Have the English left yet?

Oh. Sort of.
Yeah. It looks like January’s gonna be a right old hoot.

What with Covid, starving children being denied food by tories and the only signed trade deal being with Japan... which forces Britain to adopt a no state aid stance...

And this is one of the brexit negotiation sticking points... the Tories say they want the freedom to hand out state aid and the EU says no... funnily enough, the Tories were the party that convinced the EU to adopt the no state aid stance in the first place...

And now the deal with Japan forces them into exactly that which they find offensive in the EU...
And in the EU the trade deal with Japan was better...

Yeah, January’s looking just grand.


@ghost-of-a-duke said
Psst, there will be a deal in the dying seconds.

Keep it under your hat.
I will post the link again.

Essential post-Brexit freight software is unlikely to be ready on time for 1 January, those building it have warned.

https://www.bbc.com/news/technology-54706263

This technology is essential to manage freight if there IS a deal.

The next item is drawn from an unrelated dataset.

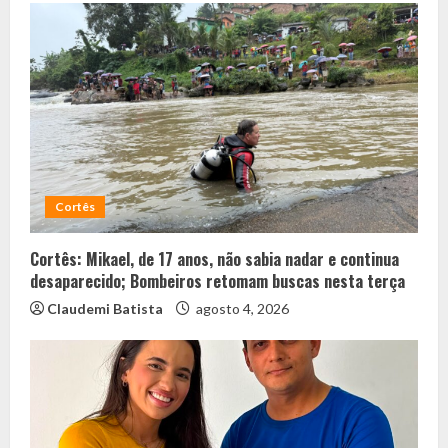
Cortês
Cortês: Mikael, de 17 anos, não sabia nadar e continua
desaparecido; Bombeiros retomam buscas nesta terça
Claudemi Batista
agosto 4, 2026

And it won't be ready in time.

I really hope you are right and there will be a deal of sorts as I have family and many friends in the UK.


@biffo-konker said
I will post the link again.

Essential post-Brexit freight software is unlikely to be ready on time for 1 January, those building it have warned.

https://www.bbc.com/news/technology-54706263

This technology is essential to manage freight if there IS a deal. And it won't be ready in time.

I really hope you are right and there will be a deal of sorts as I have family and many friends in the UK.
I think, when it comes down to it, both sides 'need' a deal.

It is this shared basic need that will translate into some last minute agreement.